At the trial that started last year, the verdict was determined by a judge and two jurors. Peter pleaded not guilty to premeditated murder, but admitted to desecrating a corpse. He went back to the explanation that he’d lost his grip of a hatch while giving Kim a tour of the submarine. The 150lb hatch had hit her head and killed her. Peter told prosecutors he’d panicked and given Kim a ‘burial at sea’.

‘In the shock I was in, it was the right thing to do,’ he told the court. ‘What do you do when you have a large problem? You make it smaller.’ Peter did tell the court that he was ‘really, really sorry for what happened’, but his actions were too unthinkable
for it to seem genuine.

His defence focused on the fact that, due to the decomposition of the body parts in the water, it was impossible to say exactly how Kim had died. Peter didn’t deny mutilating the body, throwing it in the sea and lying to police, but there was no proof of an actual murder.

In contrast, the prosecution said that Peter had planned Kim’s murder, motivated by violent sexual fantasies. Before Kim stepped onto the submarine he’d brought a knife, a sharpened screwdriver and straps on board. He’d even brought pipes that were used to weigh down her body parts. They said he’d brutally sexually assaulted her, killed her, then dismembered her to cover his tracks.

It was difficult to hear the descriptions of Kim’s disturbing injuries. There were 24 stab wounds to her genitals and one to the chest, fuelling the claim that the kill was sexually motivated. When asked about the injuries, he said they were randomly inflicted. ‘I pierced certain parts of her body because I did not want them to be inflated by gas,’ he said. ‘There was nothing erotic
in those blows.’

Head of journalist Kim Wall found in plastic bag two months after disappearing during submarine trip with inventor
Experts couldn’t say exactly what the cause of death was but that her airway had been cut off, so she’d either been strangled, had her throat cut or she’d drowned. Some of her wounds had occurred before she’d died – a horrifying thought for her loved ones. Just what had Kim been through in her final moments?
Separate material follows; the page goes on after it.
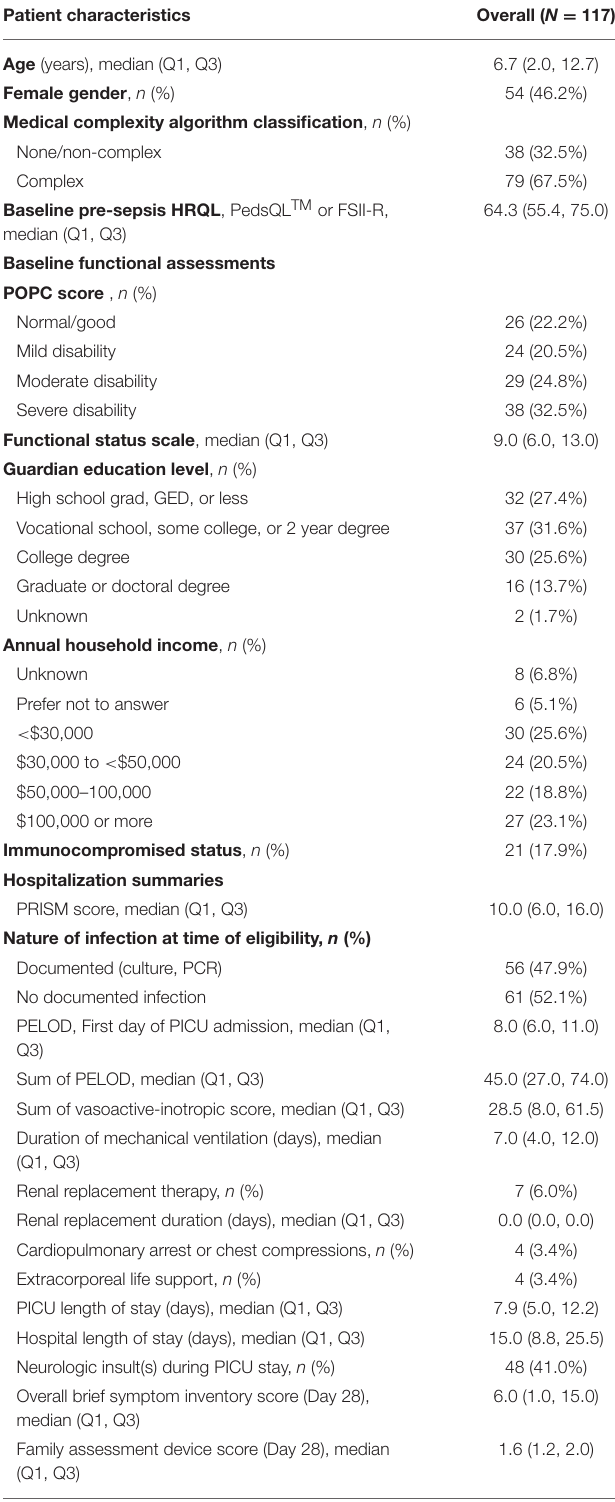
TABLE 1 | Patient and hospitalization characteristics at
The inventor said he’d dismembered Kim using ‘what was around’ in his submarine. He described it as an ‘insane situation’ as he chopped her up in the sub’s bathroom – ‘It’s something so horrible that I do not want to go into detail. I will just say that it was horrible.’ Despite his words, psychiatrists said he lacked empathy and remorse and called him a ‘pathological liar’. The prosecutor called the case ‘heinous and repulsive’ in his closing arguments. ‘Peter Madsen is not normal. He is a danger to society,’ he said.
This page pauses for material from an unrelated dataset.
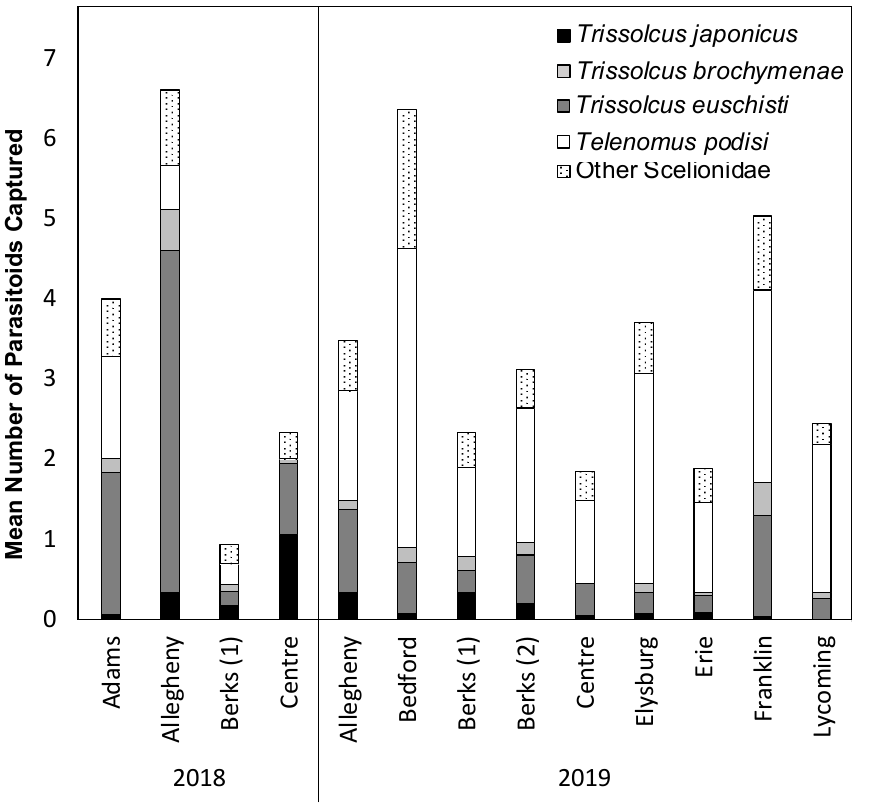
Figure 1. Mean number of Trissolcus japonicus and other known scelionid egg parasitoids captured in across the entire season and all orchards sampled during the 2018 and 2019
In April this year Peter was found guilty of murder, sexual assault and desecrating a corpse. The judge said the decision was unanimous. ‘There is clear evidence that the accused has shown an interest in killing and dismembering people,’ the judge said, referring to Peter’s internet history. He dismissed Peter’s claims that it was an accident: ‘The explanation is not credible and is not consistent with the following decision to dismember the body.’

Peter was sentenced to life in prison without the chance of parole. He remained quiet and has since appealed his sentence, but not the verdict. While he remains in the spotlight he always craved, Kim’s loved ones continue to honour her talents. A memorial fund set up in her name will help fuel the dreams of other journalists who share the same passion Kim had. She was always looking to find a story – never knowing that one day, it would be her death that would be making the headlines.